==== Listed records
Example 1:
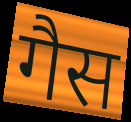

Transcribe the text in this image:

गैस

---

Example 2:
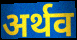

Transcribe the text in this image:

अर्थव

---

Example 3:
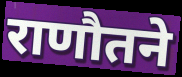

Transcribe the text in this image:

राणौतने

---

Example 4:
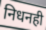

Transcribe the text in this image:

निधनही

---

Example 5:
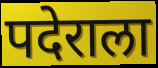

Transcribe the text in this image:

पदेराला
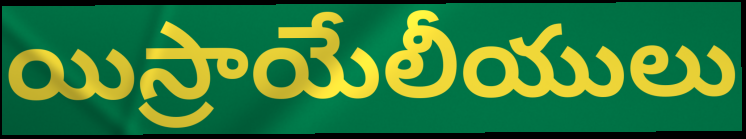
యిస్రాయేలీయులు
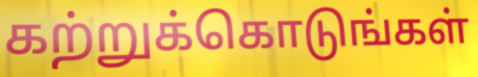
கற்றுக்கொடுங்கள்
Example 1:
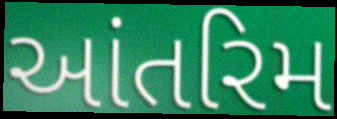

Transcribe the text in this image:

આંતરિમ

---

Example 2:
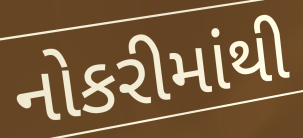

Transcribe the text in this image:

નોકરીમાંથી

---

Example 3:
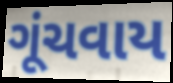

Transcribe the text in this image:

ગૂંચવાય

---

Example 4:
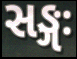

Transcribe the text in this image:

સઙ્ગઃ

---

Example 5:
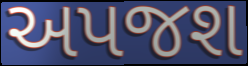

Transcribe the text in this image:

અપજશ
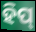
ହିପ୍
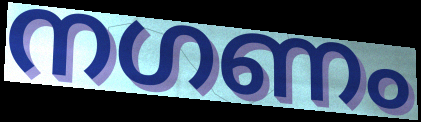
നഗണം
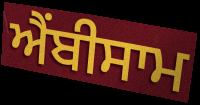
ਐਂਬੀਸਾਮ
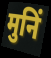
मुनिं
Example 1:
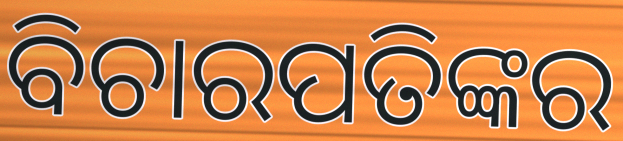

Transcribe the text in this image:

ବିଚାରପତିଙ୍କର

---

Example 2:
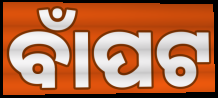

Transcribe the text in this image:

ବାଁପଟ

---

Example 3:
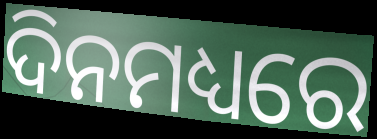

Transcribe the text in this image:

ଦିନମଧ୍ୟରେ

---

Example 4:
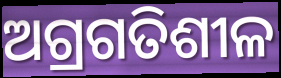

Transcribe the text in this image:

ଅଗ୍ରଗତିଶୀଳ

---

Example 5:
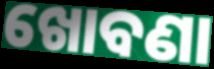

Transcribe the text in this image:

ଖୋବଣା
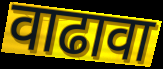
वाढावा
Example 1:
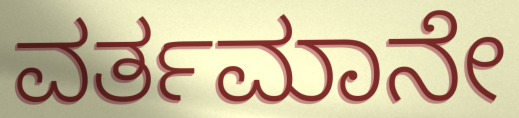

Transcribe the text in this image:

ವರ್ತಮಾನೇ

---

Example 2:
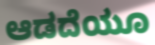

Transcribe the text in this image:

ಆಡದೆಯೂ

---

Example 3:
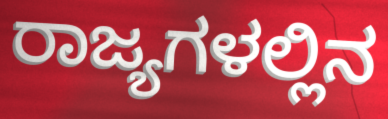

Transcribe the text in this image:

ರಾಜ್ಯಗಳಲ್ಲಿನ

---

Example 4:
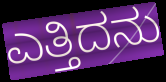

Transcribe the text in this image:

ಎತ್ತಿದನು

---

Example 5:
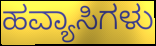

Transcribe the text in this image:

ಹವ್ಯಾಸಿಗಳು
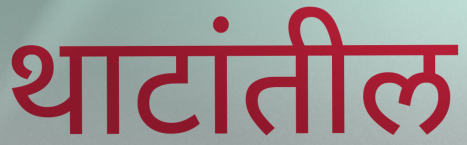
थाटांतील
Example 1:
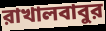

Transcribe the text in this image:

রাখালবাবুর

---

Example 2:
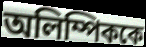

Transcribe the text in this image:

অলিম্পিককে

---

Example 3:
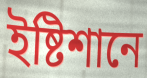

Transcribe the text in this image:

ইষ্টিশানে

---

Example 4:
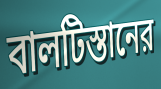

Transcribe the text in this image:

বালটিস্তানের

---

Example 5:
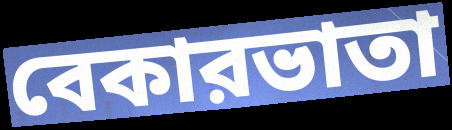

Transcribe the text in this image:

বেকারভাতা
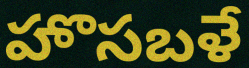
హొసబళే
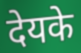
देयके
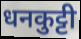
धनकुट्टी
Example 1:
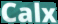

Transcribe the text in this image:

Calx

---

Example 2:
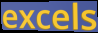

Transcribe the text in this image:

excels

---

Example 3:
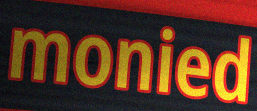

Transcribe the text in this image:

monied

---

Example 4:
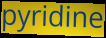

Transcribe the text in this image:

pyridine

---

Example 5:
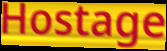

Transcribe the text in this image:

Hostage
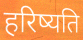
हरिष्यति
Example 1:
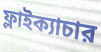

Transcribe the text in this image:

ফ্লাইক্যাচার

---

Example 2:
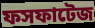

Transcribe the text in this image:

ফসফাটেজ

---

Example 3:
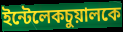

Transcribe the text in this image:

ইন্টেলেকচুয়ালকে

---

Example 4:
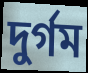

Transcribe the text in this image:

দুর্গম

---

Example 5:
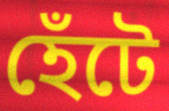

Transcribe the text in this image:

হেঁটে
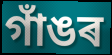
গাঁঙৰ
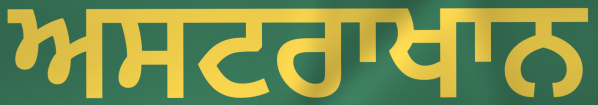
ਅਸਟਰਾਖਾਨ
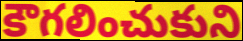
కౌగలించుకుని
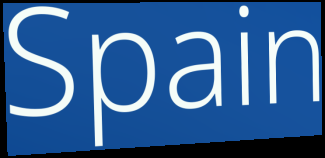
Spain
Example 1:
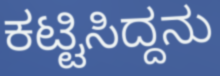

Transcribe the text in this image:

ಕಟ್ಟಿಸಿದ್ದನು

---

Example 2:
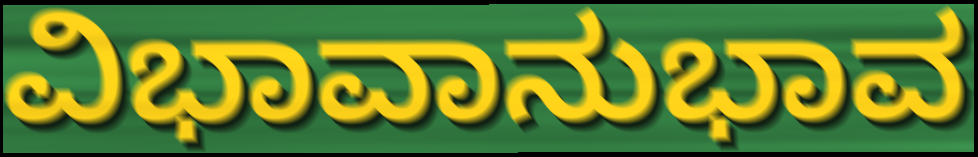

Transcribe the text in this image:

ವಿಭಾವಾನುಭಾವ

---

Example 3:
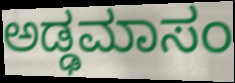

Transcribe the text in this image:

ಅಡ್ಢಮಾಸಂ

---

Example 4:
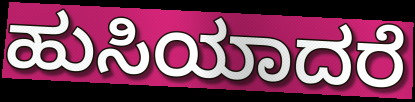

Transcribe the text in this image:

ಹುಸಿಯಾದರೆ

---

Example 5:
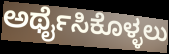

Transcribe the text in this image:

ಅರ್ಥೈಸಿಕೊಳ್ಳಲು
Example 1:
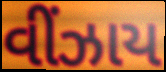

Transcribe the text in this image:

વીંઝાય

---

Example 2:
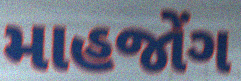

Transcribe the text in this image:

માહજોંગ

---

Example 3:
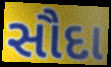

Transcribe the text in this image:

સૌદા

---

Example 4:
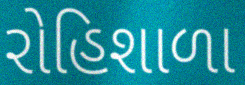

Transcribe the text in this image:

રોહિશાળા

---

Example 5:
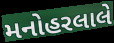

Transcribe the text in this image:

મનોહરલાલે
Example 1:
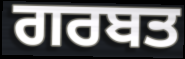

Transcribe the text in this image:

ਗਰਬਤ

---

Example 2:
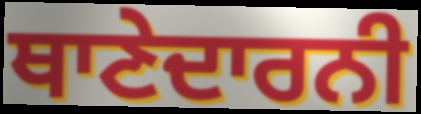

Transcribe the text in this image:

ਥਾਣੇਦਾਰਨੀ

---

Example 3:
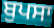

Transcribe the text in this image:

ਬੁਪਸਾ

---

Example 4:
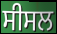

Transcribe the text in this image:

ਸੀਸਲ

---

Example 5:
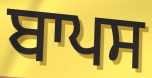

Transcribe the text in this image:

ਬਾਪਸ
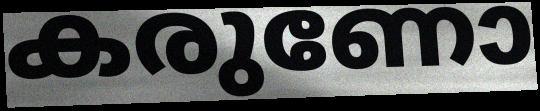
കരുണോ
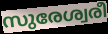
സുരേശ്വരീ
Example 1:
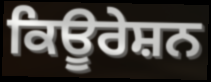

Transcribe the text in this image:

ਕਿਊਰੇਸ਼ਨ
========
* **What this task involves**: Type the material out again exactly. Skip the pictures.

* **Result of the task**:
Example 1:

Transcribe the text in this image:

गैस

---

Example 2:

Transcribe the text in this image:

अर्थव

---

Example 3:

Transcribe the text in this image:

राणौतने

---

Example 4:

Transcribe the text in this image:

निधनही

---

Example 5:

Transcribe the text in this image:

पदेराला
యిస్రాయేలీయులు
கற்றுக்கொடுங்கள்
Example 1:

Transcribe the text in this image:

આંતરિમ

---

Example 2:

Transcribe the text in this image:

નોકરીમાંથી

---

Example 3:

Transcribe the text in this image:

ગૂંચવાય

---

Example 4:

Transcribe the text in this image:

સઙ્ગઃ

---

Example 5:

Transcribe the text in this image:

અપજશ
ହିପ୍
നഗണം
ਐਂਬੀਸਾਮ
मुनिं
Example 1:

Transcribe the text in this image:

ବିଚାରପତିଙ୍କର

---

Example 2:

Transcribe the text in this image:

ବାଁପଟ

---

Example 3:

Transcribe the text in this image:

ଦିନମଧ୍ୟରେ

---

Example 4:

Transcribe the text in this image:

ଅଗ୍ରଗତିଶୀଳ

---

Example 5:

Transcribe the text in this image:

ଖୋବଣା
वाढावा
Example 1:

Transcribe the text in this image:

ವರ್ತಮಾನೇ

---

Example 2:

Transcribe the text in this image:

ಆಡದೆಯೂ

---

Example 3:

Transcribe the text in this image:

ರಾಜ್ಯಗಳಲ್ಲಿನ

---

Example 4:

Transcribe the text in this image:

ಎತ್ತಿದನು

---

Example 5:

Transcribe the text in this image:

ಹವ್ಯಾಸಿಗಳು
थाटांतील
Example 1:

Transcribe the text in this image:

রাখালবাবুর

---

Example 2:

Transcribe the text in this image:

অলিম্পিককে

---

Example 3:

Transcribe the text in this image:

ইষ্টিশানে

---

Example 4:

Transcribe the text in this image:

বালটিস্তানের

---

Example 5:

Transcribe the text in this image:

বেকারভাতা
హొసబళే
देयके
धनकुट्टी
Example 1:

Transcribe the text in this image:

Calx

---

Example 2:

Transcribe the text in this image:

excels

---

Example 3:

Transcribe the text in this image:

monied

---

Example 4:

Transcribe the text in this image:

pyridine

---

Example 5:

Transcribe the text in this image:

Hostage
हरिष्यति
Example 1:

Transcribe the text in this image:

ফ্লাইক্যাচার

---

Example 2:

Transcribe the text in this image:

ফসফাটেজ

---

Example 3:

Transcribe the text in this image:

ইন্টেলেকচুয়ালকে

---

Example 4:

Transcribe the text in this image:

দুর্গম

---

Example 5:

Transcribe the text in this image:

হেঁটে
গাঁঙৰ
ਅਸਟਰਾਖਾਨ
కౌగలించుకుని
Spain
Example 1:

Transcribe the text in this image:

ಕಟ್ಟಿಸಿದ್ದನು

---

Example 2:

Transcribe the text in this image:

ವಿಭಾವಾನುಭಾವ

---

Example 3:

Transcribe the text in this image:

ಅಡ್ಢಮಾಸಂ

---

Example 4:

Transcribe the text in this image:

ಹುಸಿಯಾದರೆ

---

Example 5:

Transcribe the text in this image:

ಅರ್ಥೈಸಿಕೊಳ್ಳಲು
Example 1:

Transcribe the text in this image:

વીંઝાય

---

Example 2:

Transcribe the text in this image:

માહજોંગ

---

Example 3:

Transcribe the text in this image:

સૌદા

---

Example 4:

Transcribe the text in this image:

રોહિશાળા

---

Example 5:

Transcribe the text in this image:

મનોહરલાલે
Example 1:

Transcribe the text in this image:

ਗਰਬਤ

---

Example 2:

Transcribe the text in this image:

ਥਾਣੇਦਾਰਨੀ

---

Example 3:

Transcribe the text in this image:

ਬੁਪਸਾ

---

Example 4:

Transcribe the text in this image:

ਸੀਸਲ

---

Example 5:

Transcribe the text in this image:

ਬਾਪਸ
കരുണോ
സുരേശ്വരീ
Example 1:

Transcribe the text in this image:

ਕਿਊਰੇਸ਼ਨ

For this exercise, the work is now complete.